At week 240 in STARTMRK, hepatobiliary events were more frequent with raltegravir than efavirenz in coinfected people (5.6% versus 0%) and in monoinfected people (5.7% versus 3.4%). At 156 weeks in the BENCHMRK trials, hepatobiliary event rates were lower with raltegravir than placebo in the coinfected group (2.7 versus 4.7 per 100 person-years) and lower with raltegravir than placebo in monoinfected people (2.0 versus 3.9 per 100 person-years). No coinfected person in any arm of the three trials stopped treatment because of a hepatobiliary adverse event, and under 1% of monoinfected people in each arm quit treatment for that reason.

Grade 3 and 4 AST and ALT elevations were more frequent in HBV/HCV-coinfected people than in HIV-monoinfected people in raltegravir arms, and often in the comparator arms:

Grade 3 and 4 AST elevations in HBV/HCV-coinfected versus HIV-monoinfected:
BENCHMRK raltegravir arm grade 3: 9.1% versus 3.4% (week 156)
BENCHMRK raltegravir arm grade 4: 2.6% versus 0.3% (week 156)
BENCHMRK placebo arm grade 3: 2.7% versus 3.0% (week 156)
BENCHMRK placebo arm grade 4: 0% versus 1.5% (week 156)

STARTMRK raltegravir arm grade 3: 5.6% versus 4.6% (week 240)
STARTMRK raltegravir arm grade 4: 5.6% versus 0.8% (week 240)
STARTMRK efavirenz arm grade 3: 0% versus 3.0% (week 240)
STARTMRK efavirenz arm grade 4: 6.3% versus 0% (week 240)

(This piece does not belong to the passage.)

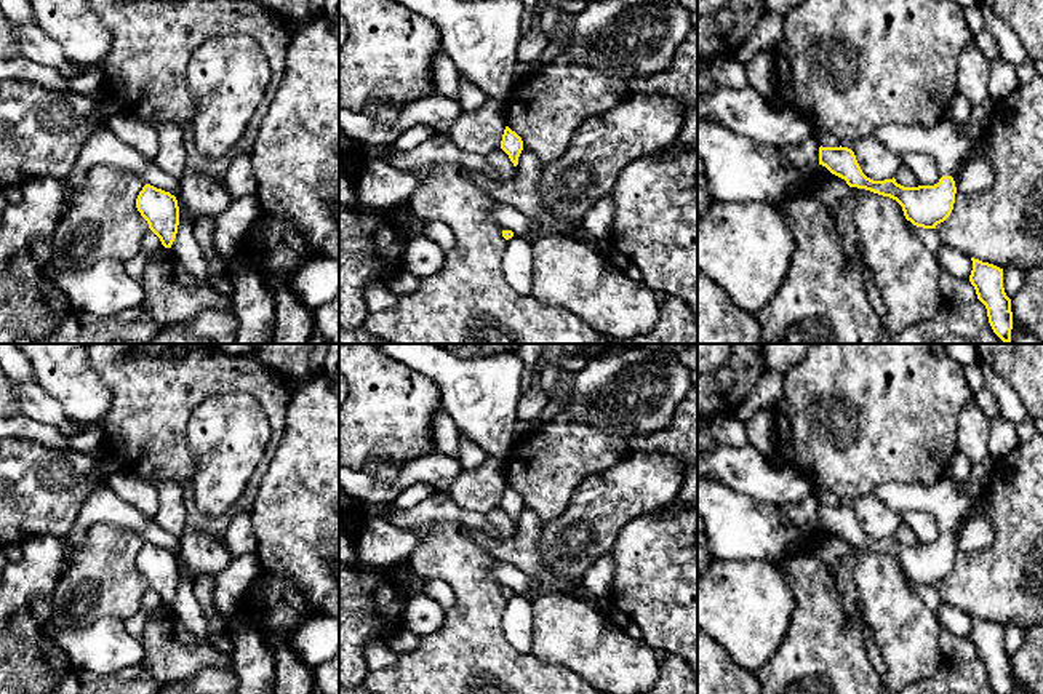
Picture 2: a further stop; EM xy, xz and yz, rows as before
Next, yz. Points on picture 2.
1: yz (944, 499)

Grade 3 and 4 ALT elevations in HBV/HCV-coinfected versus HIV-monoinfected:
BENCHMRK raltegravir arm grade 3: 10.4% versus 3.6% (week 156)
BENCHMRK raltegravir arm grade 4: 3.9% versus 0.8% (week 156)
BENCHMRK placebo arm grade 3: 8.1% versus 1.5% (week 156)
BENCHMRK placebo arm grade 4: 0% versus 2.0% (week 156)

STARTMRK raltegravir arm grade 3: 0% versus 1.9% (week 240)
STARTMRK raltegravir arm grade 4: 5.6% versus 1.5% (week 240)
STARTMRK efavirenz arm grade 3: 6.3% versus 1.9% (week 240)
STARTMRK efavirenz arm grade 4: 6.3% versus 0.4% (week 240)

The researchers noted that most jumps in AST and ALT occurred during the first 48 weeks of treatment and that further increases were "minimal."

Reference

1. Rockstroh J, Sklar P, Zhao J, et al. Safety and efficacy of raltegravir over 3 years in patients co-infected with HIV and hepatitis B and/or C virus. 52nd Interscience Conference on Antimicrobials and Chemotherapy (ICAAC). September 9-12, 2012. San Francisco. Abstract H-885.